From the Rows with Brian Grete
Scouts on Day 4 of the eastern leg of the Pro Farmer Midwest Crop Tour pulled samples from Iowa City, Iowa, to Owatonna, Minnesota.
From my route today through the Iowa counties of, Iowa, Benton, Black Hawk, Bremer, Floyd, Cerro Gordo and Worth, we saw high variability in corn yields. The low of the day was in Worth County, a zero, and we had a high of 202.5. Overall, corn yields on our route were disappointing, with only two yield calcs which I would consider strong. In fact, if you added the first three samples together, they didn't equal what any one of those producers would have hoped for when seed went into the ground in the spring.
Soybean pod counts were all over the board on my route today. While we got very good pod counts in some of the fields, they weren't consistently strong. As was the case throughout our samples on the eastern leg of the Tour, there were very few pods in the bottom six inches of the plant. In most cases, the soybeans seemed to withstand drought conditions better than corn. But ironically, our lowest soybean pod count of the day came at the same stop as our highest corn yield.

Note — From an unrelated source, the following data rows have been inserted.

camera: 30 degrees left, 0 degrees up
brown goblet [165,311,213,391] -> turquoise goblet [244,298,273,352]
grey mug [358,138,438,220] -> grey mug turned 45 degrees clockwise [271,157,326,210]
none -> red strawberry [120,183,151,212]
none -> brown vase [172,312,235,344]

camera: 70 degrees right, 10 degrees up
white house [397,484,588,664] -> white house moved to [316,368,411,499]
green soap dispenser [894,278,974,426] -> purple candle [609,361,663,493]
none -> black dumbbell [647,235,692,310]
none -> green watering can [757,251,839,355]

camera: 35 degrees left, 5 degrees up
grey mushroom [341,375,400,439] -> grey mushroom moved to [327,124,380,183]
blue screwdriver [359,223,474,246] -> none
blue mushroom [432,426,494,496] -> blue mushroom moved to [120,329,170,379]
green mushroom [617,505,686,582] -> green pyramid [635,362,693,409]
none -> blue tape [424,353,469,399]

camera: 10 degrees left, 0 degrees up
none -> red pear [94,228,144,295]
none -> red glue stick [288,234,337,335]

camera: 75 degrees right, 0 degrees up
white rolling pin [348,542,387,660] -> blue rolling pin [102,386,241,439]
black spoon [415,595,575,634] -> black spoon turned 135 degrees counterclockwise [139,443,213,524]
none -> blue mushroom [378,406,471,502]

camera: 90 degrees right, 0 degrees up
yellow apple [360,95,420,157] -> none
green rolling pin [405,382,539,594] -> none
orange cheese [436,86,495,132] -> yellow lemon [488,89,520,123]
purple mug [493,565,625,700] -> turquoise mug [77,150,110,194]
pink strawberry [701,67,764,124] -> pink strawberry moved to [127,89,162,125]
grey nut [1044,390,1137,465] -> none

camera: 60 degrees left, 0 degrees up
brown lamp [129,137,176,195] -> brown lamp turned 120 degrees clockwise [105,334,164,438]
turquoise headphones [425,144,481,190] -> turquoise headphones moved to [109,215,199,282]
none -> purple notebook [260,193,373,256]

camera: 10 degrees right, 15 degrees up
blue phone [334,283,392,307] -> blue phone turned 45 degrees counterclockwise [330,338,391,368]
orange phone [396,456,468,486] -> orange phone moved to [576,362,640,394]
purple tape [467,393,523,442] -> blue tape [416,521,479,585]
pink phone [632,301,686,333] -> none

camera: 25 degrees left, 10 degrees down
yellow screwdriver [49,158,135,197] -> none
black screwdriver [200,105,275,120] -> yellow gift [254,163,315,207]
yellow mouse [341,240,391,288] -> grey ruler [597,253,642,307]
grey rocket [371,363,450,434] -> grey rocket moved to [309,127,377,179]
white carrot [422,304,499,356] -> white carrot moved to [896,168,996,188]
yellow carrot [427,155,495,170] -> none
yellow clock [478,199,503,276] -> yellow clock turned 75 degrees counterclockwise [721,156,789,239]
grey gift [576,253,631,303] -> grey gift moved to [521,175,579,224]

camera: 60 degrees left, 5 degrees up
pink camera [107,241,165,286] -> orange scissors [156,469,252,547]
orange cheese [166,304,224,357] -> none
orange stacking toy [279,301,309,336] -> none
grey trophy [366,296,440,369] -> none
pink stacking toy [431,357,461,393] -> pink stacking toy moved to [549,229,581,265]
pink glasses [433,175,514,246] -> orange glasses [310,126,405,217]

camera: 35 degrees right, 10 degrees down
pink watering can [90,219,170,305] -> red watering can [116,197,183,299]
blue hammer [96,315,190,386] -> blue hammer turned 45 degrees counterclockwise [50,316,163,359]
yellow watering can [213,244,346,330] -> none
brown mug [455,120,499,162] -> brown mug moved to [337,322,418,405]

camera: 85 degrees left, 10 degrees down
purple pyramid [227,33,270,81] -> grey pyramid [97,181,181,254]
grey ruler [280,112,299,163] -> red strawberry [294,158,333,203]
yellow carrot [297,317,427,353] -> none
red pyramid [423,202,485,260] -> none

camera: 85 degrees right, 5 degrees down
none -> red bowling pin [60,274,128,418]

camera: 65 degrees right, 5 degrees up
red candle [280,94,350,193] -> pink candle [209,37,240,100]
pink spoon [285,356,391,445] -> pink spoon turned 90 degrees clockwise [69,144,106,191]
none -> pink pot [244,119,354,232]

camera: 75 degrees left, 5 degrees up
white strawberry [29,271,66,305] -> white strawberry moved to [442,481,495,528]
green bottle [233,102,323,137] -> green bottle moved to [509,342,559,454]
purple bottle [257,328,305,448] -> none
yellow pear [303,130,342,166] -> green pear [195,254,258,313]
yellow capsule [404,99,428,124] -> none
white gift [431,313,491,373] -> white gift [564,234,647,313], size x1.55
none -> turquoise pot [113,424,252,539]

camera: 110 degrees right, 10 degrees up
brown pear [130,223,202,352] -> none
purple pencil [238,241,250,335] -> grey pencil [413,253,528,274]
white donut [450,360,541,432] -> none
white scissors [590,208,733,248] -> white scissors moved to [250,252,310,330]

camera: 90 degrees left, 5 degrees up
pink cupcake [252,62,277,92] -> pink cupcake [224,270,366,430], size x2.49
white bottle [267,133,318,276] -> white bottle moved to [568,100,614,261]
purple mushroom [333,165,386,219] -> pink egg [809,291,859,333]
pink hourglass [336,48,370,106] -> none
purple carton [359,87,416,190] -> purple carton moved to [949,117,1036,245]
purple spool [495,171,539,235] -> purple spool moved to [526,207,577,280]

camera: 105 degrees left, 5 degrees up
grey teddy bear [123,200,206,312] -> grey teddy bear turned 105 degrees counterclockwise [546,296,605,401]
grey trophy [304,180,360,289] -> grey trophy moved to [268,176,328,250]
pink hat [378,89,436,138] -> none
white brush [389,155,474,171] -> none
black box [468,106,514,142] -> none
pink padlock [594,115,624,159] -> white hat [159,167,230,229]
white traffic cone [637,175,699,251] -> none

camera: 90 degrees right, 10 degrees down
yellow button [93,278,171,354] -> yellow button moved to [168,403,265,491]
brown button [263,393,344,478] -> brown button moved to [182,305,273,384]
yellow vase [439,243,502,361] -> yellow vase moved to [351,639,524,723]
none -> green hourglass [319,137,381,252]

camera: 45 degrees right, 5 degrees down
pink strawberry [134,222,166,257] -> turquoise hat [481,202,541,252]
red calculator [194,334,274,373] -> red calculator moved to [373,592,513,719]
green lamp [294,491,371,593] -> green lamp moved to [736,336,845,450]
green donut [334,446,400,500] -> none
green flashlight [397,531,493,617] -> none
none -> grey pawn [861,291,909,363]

As a whole, I was disappointed in the corn yield calcs and soybean pod counts on my route through eastern Iowa today. Given the advanced maturity of the corn crop and lack of blooms on soybeans, there's no new yield potential and crops must work to hold onto what yield potential is out there.
When all of the Iowa numbers -- eastern and western routes combined -- were added up, we came up with a corn yield of 137.27 bu., down 16.4%, and a soybean pod count of 999.8, down 18.2%.
In my many radio and television interviews this week I was repeatedly asked if there was anything shocking I saw on the eastern leg of Tour. While I was fully expecting severely damaged crops, it was still breathtaking to walk into some of the fields and come out with the results which were all too common this week. The humbling aspect of the week was the stark reminder that severe weather conditions such as seen this year can trump production management, technology and soil types.
I would be remiss without again thanking all of my hard-working scouts on the eastern leg of Crop Tour. I know I've repeatedly said it throughout the week -- we can't do what we do on Tour without your tremendous and tireless efforts. Many thanks and I hope to see you again next year!